Fucking the Grader, in Theory

A Sexual Fantasy

— By thescarfofsexualpreference

For a university student, professor fantasies are everyone's go-to... But I always thought the teaching assistants were sexier.

His name was John Eric, and he was the TA to my psychology professor. He was pale and lanky, which contrasted sharply by his jet black hair that never got more than a finger comb in the morning. He was an odd mix of dark side burns, large black framed glasses, and strange tattoos that were neither artistic nor meaningful. The inked ferret running up his forearm and large blacked out patches were an enigma.

I couldn't sit through a lesson without thoughts of his long fingers inside of me. My eyes, wide open, saw the classroom empty. I felt the silence of the room, as though the air stilled in the absence of everyone else. My lungs spasmed out a breath when his hands glided down my bare spine. My shirt was suddenly in front of me, wrists still in the sleeves but the neckline stretching between my forearms instead.

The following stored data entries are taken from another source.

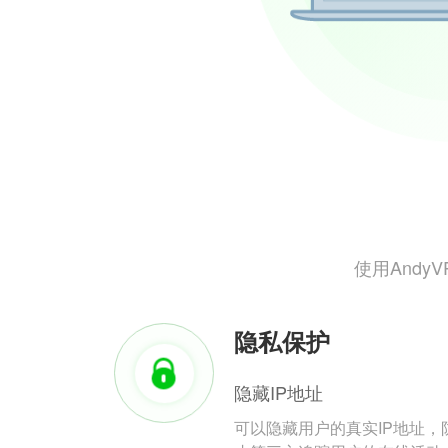
使用And
隐私保护
隐藏IP地址
可以隐藏用户的真实IP地址，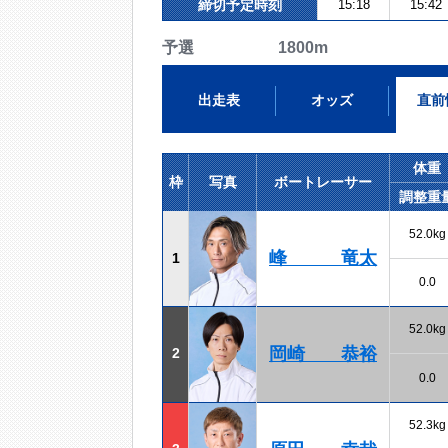
締切予定時刻
15:18
15:42
予選 1800m
出走表
オッズ
直前
体重
枠
写真
ボートレーサー
調整重
52.0kg
峰 竜太
1
0.0
52.0kg
岡崎 恭裕
2
0.0
52.3kg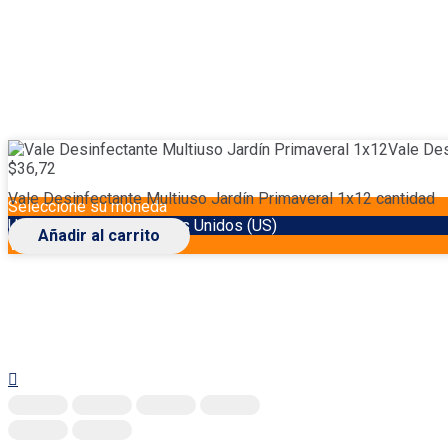
Vale Des
$
36,72
Vale Desinfectante Multiuso Jardín Primaveral 1x12 cantidad
Seleccione su moneda
USD
Dólar de los Estados Unidos (US)
Añadir al carrito
VES
Bolívar venezolano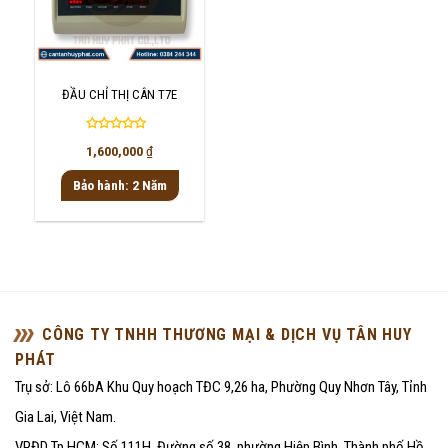
ĐẦU CHỈ THỊ CÂN T7E
Được
1,600,000
₫
xếp
hạng
Bảo hành: 2 Năm
0
5
sao
CÔNG TY TNHH THƯƠNG MẠI & DỊCH VỤ TÂN HUY
PHÁT
Trụ sở: Lô 66bA Khu Quy hoạch TĐC 9,26 ha, Phường Quy Nhơn Tây, Tỉnh
Gia Lai, Việt Nam.
VPĐD Tp.HCM: Số 111H, Đường số 38, phường Hiệp Bình, Thành phố Hồ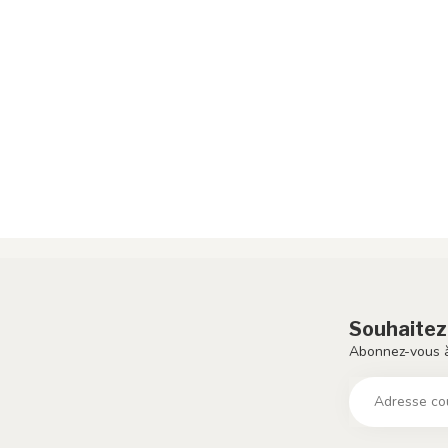
Souhaitez
Abonnez-vous à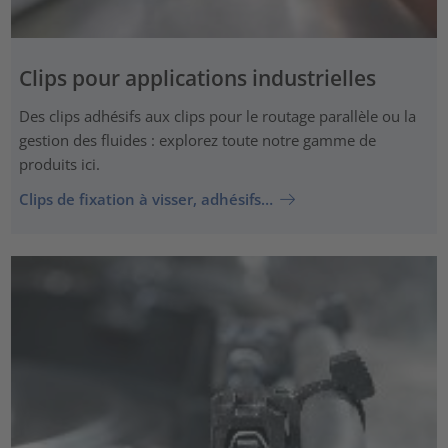
Clips pour applications industrielles
Des clips adhésifs aux clips pour le routage parallèle ou la
gestion des fluides : explorez toute notre gamme de
produits ici.
Clips de fixation à visser, adhésifs…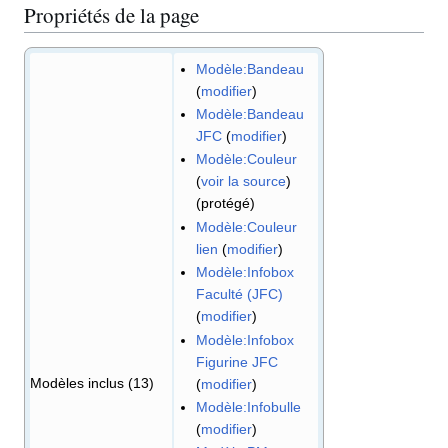
Propriétés de la page
Modèle:Bandeau
(
modifier
)
Modèle:Bandeau
JFC
(
modifier
)
Modèle:Couleur
(
voir la source
)
(protégé)
Modèle:Couleur
lien
(
modifier
)
Modèle:Infobox
Faculté (JFC)
(
modifier
)
Modèle:Infobox
Figurine JFC
Modèles inclus (13)
(
modifier
)
Modèle:Infobulle
(
modifier
)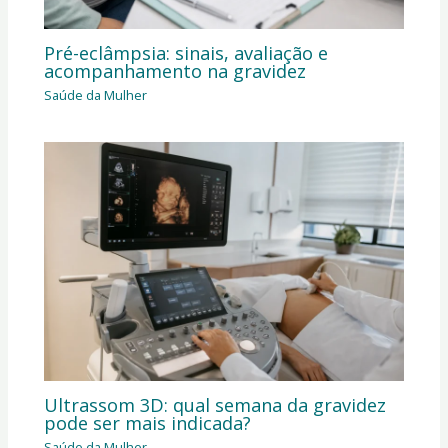
Pré-eclâmpsia: sinais, avaliação e
acompanhamento na gravidez
Saúde da Mulher
Ultrassom 3D: qual semana da gravidez
pode ser mais indicada?
Saúde da Mulher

I look to the closed classroom door, but suddenly his hands reach my front, and he's tweaking my breast and running a the other down to my panties. I stand to spin around to him, and he crashes us into the desk where I sat. Suddenly I'm lied out flat atop it. He grinds his hips against mine, and bites my neck harsh and fleetingly. His fingers trail down, and first one then two make their way inside me. In and out slowly, his long fingers never deter from their steady and straight pace. I think I might die from the wait. His teeth find my flesh again though, and as he tears into me well enough to leave welts, I find myself approaching my end.

And suddenly my open eyes see the room as it is, but they see him too. I see myself naked, silently cumming as the lecture continues on and students continue their notes next to me. John Eric pulls out his long fingers and brushes his hands on my thigh leaving a long wet streak. I look up at him, and suddenly the illusion is broken, and I am back in reality. I should have known I couldn't imagine his gaze, I had never even looked him in the eye.